PROBLEM STATEMENT.
In the data below, find the line containing "MUX2 mux2 (in,AorD,mux2CR,mux2OP);", then set down that line and every later line up to and including the line containing "(plotreference false)", exactly.

BEGIN GIVEN DATA

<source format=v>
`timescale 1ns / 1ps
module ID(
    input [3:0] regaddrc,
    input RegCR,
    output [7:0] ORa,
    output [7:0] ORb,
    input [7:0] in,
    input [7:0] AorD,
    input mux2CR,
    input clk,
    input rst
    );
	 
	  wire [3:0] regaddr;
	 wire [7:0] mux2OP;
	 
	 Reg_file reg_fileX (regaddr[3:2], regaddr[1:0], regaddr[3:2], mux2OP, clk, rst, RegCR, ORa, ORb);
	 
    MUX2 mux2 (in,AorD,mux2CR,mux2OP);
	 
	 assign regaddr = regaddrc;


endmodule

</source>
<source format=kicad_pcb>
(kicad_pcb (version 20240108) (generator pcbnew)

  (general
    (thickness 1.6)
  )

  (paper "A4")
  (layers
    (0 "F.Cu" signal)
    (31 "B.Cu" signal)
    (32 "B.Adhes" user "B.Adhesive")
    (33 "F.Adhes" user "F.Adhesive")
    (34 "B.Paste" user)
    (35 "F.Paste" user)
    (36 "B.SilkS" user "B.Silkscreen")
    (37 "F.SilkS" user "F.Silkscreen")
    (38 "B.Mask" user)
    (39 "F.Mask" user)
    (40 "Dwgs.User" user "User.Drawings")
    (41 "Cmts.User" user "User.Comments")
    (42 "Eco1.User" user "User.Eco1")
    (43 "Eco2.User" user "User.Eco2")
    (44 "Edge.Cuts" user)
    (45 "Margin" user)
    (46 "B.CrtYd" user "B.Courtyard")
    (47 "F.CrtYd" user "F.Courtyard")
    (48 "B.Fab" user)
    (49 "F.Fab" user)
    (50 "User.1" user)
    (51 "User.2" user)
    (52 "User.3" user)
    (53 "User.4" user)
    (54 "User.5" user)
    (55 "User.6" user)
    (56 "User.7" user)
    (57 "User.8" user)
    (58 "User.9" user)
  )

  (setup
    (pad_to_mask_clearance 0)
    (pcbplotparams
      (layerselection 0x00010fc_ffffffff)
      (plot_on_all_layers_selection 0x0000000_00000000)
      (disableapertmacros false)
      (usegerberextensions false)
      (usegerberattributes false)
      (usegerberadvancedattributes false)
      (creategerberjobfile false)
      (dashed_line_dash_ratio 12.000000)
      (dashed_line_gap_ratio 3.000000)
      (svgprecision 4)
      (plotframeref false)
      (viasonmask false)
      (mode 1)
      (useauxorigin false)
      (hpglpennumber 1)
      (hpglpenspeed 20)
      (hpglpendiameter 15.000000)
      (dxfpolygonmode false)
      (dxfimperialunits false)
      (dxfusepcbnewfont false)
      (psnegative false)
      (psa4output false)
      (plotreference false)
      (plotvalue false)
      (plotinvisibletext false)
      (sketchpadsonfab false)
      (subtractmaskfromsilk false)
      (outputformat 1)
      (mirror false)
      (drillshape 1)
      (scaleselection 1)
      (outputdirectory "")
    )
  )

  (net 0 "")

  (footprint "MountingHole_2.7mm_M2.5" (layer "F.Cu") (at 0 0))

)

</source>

END GIVEN DATA
BEGIN GIVEN DATA

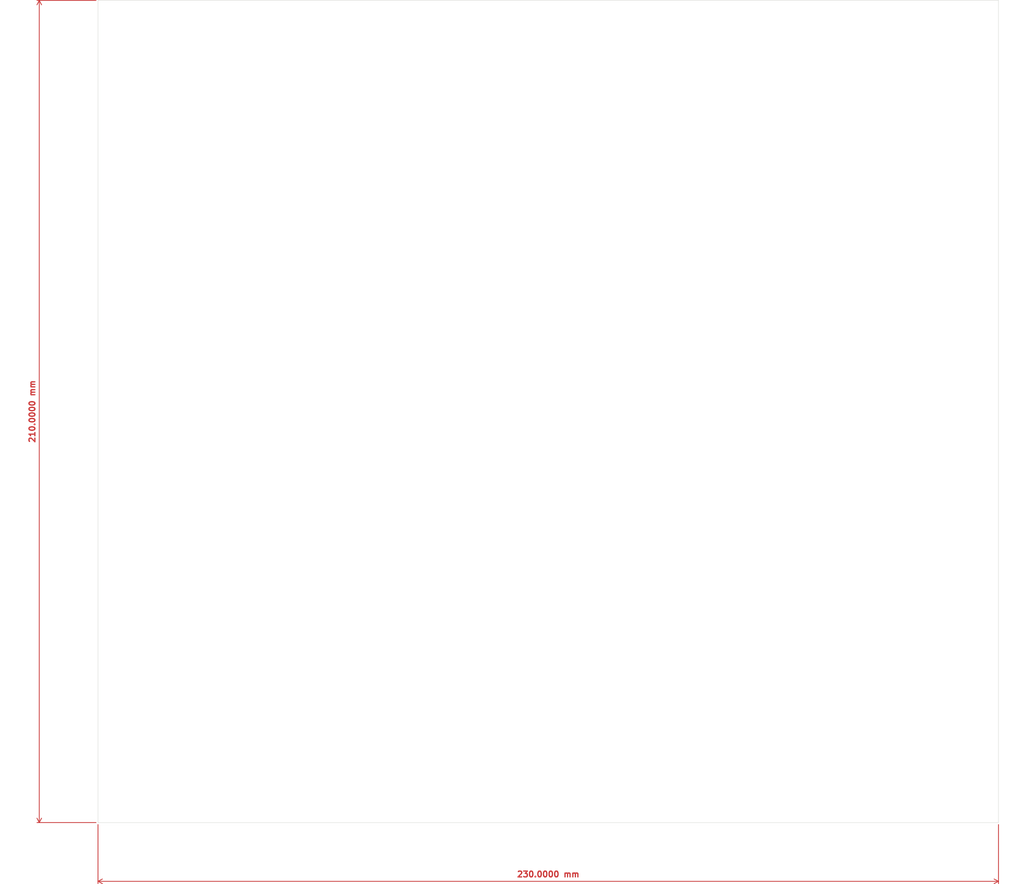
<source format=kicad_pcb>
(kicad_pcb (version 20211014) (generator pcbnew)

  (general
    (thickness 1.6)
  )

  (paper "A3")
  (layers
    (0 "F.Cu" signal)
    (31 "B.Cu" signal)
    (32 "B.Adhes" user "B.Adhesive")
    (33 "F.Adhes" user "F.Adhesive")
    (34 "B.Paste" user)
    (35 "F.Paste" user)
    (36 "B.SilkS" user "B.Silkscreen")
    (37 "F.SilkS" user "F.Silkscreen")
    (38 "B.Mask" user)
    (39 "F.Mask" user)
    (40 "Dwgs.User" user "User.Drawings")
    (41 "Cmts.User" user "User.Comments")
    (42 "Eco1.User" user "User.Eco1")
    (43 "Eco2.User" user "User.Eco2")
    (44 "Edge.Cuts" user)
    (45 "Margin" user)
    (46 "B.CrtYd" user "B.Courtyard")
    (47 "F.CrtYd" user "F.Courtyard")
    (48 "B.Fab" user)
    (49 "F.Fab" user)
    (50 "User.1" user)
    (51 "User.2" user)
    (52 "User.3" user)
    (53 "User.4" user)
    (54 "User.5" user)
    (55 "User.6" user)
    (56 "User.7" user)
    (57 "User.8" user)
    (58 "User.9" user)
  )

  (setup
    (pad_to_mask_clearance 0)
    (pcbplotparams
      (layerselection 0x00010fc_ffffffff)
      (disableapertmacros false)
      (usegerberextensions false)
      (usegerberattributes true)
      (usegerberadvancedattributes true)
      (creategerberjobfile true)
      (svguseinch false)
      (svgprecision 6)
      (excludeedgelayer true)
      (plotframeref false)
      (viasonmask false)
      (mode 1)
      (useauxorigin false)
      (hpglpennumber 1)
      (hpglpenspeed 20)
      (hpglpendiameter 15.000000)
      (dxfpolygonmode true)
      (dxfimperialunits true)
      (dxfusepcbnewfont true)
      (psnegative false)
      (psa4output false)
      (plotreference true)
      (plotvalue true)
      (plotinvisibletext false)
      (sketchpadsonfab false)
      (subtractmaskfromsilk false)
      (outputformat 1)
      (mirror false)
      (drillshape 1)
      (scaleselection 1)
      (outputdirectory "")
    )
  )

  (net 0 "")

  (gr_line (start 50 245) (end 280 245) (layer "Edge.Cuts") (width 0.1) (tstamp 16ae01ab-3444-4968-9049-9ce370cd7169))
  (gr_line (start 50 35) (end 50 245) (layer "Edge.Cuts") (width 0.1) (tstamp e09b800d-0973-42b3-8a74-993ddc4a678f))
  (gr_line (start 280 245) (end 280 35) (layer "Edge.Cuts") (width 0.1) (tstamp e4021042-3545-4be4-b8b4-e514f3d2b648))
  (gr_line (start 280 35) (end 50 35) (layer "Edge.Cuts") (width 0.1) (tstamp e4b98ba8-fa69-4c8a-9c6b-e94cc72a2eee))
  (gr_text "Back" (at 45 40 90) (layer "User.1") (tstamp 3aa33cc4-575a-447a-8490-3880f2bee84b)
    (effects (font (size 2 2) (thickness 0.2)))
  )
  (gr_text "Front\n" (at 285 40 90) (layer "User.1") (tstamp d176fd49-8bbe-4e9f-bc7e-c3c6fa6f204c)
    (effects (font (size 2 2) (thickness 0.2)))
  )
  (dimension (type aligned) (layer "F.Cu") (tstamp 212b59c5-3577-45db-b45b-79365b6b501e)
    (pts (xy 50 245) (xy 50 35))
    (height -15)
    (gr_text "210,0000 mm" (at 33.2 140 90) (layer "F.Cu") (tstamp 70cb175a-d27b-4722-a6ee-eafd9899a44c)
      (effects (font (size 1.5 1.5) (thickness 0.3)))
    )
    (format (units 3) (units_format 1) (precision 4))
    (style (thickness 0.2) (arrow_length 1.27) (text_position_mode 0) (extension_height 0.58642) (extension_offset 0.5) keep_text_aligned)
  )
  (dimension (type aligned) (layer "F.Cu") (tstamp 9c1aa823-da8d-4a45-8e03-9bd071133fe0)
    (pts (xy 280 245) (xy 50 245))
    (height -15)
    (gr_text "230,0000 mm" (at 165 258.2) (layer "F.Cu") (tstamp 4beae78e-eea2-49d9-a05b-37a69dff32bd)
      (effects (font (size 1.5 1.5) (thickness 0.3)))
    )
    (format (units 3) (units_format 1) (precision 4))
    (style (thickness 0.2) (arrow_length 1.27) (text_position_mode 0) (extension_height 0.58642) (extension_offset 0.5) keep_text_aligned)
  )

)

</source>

END GIVEN DATA
BEGIN GIVEN DATA

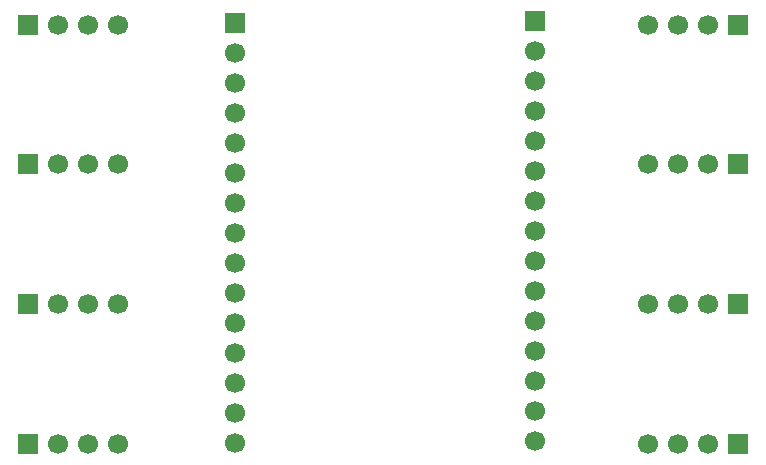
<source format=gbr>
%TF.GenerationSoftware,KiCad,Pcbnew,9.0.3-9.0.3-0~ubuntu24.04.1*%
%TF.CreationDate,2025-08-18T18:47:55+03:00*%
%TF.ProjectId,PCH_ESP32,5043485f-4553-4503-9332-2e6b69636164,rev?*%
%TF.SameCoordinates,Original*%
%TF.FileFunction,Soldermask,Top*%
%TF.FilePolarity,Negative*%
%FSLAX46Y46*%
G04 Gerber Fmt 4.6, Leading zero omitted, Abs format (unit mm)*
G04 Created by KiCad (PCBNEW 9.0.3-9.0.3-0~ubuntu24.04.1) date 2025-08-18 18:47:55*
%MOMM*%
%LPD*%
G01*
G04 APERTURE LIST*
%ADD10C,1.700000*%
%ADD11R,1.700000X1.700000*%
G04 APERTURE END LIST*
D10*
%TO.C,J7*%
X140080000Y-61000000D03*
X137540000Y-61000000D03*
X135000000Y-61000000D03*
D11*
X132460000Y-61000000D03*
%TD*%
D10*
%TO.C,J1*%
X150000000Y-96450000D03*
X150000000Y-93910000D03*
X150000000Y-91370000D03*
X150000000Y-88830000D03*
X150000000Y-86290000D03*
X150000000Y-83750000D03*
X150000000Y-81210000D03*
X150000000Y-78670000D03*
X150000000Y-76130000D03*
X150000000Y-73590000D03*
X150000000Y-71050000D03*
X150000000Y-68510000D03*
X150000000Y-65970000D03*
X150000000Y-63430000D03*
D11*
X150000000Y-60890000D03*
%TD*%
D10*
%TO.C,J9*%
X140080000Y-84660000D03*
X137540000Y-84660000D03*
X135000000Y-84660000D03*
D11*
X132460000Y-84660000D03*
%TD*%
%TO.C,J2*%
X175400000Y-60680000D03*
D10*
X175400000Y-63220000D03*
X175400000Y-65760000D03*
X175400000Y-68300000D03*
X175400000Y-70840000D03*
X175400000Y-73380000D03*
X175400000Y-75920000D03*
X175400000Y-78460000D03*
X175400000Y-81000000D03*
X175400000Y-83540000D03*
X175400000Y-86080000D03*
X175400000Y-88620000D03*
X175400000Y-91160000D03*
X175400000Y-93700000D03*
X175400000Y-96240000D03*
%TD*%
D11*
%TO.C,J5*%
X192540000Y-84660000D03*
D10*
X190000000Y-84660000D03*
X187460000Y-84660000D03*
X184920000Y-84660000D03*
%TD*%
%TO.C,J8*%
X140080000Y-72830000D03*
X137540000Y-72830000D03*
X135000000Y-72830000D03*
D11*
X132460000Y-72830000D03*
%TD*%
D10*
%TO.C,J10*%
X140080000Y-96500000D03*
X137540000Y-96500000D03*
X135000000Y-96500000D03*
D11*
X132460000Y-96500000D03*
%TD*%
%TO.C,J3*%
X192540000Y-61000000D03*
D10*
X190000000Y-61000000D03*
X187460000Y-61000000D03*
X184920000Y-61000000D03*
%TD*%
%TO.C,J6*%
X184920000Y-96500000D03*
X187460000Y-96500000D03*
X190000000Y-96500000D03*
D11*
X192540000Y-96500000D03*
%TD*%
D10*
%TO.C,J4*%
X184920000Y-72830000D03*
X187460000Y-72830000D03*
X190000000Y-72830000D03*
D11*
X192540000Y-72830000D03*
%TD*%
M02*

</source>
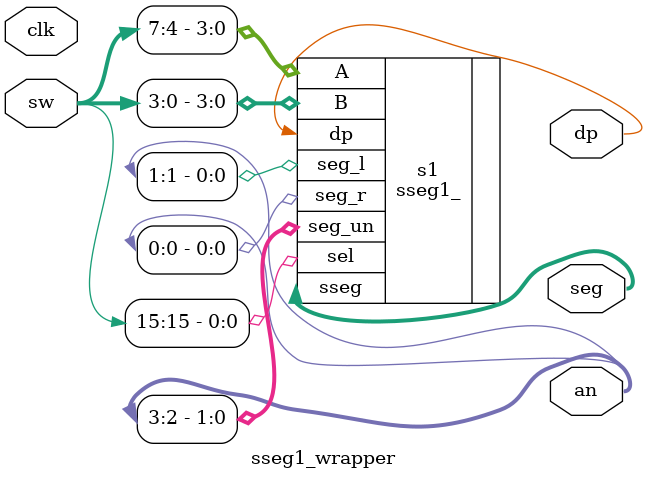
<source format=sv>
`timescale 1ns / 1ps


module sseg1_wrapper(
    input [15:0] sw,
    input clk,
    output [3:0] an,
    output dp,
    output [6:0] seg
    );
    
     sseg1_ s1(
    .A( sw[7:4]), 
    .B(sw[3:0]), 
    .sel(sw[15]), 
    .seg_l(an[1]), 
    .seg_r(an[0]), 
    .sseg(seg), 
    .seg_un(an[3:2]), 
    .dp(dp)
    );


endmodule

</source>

END GIVEN DATA

SOLUTION.
    MUX2 mux2 (in,AorD,mux2CR,mux2OP);
	 
	 assign regaddr = regaddrc;


endmodule

</source>
<source format=kicad_pcb>
(kicad_pcb (version 20240108) (generator pcbnew)

  (general
    (thickness 1.6)
  )

  (paper "A4")
  (layers
    (0 "F.Cu" signal)
    (31 "B.Cu" signal)
    (32 "B.Adhes" user "B.Adhesive")
    (33 "F.Adhes" user "F.Adhesive")
    (34 "B.Paste" user)
    (35 "F.Paste" user)
    (36 "B.SilkS" user "B.Silkscreen")
    (37 "F.SilkS" user "F.Silkscreen")
    (38 "B.Mask" user)
    (39 "F.Mask" user)
    (40 "Dwgs.User" user "User.Drawings")
    (41 "Cmts.User" user "User.Comments")
    (42 "Eco1.User" user "User.Eco1")
    (43 "Eco2.User" user "User.Eco2")
    (44 "Edge.Cuts" user)
    (45 "Margin" user)
    (46 "B.CrtYd" user "B.Courtyard")
    (47 "F.CrtYd" user "F.Courtyard")
    (48 "B.Fab" user)
    (49 "F.Fab" user)
    (50 "User.1" user)
    (51 "User.2" user)
    (52 "User.3" user)
    (53 "User.4" user)
    (54 "User.5" user)
    (55 "User.6" user)
    (56 "User.7" user)
    (57 "User.8" user)
    (58 "User.9" user)
  )

  (setup
    (pad_to_mask_clearance 0)
    (pcbplotparams
      (layerselection 0x00010fc_ffffffff)
      (plot_on_all_layers_selection 0x0000000_00000000)
      (disableapertmacros false)
      (usegerberextensions false)
      (usegerberattributes false)
      (usegerberadvancedattributes false)
      (creategerberjobfile false)
      (dashed_line_dash_ratio 12.000000)
      (dashed_line_gap_ratio 3.000000)
      (svgprecision 4)
      (plotframeref false)
      (viasonmask false)
      (mode 1)
      (useauxorigin false)
      (hpglpennumber 1)
      (hpglpenspeed 20)
      (hpglpendiameter 15.000000)
      (dxfpolygonmode false)
      (dxfimperialunits false)
      (dxfusepcbnewfont false)
      (psnegative false)
      (psa4output false)
      (plotreference false)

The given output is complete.